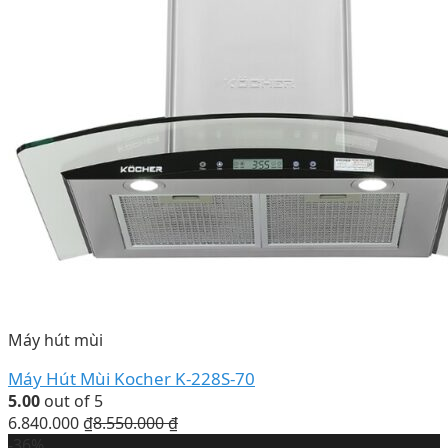
Máy hút mùi
Máy Hút Mùi Kocher K-228S-70
5.00
out of 5
6.840.000
₫
8.550.000
₫
-36%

════

Transcribe every line of the data above word for word, omitting the pictures.

Máy hút mùi
Máy Hút Mùi Kocher K-228S-70
5.00
out of 5
6.840.000
₫
8.550.000
₫
-36%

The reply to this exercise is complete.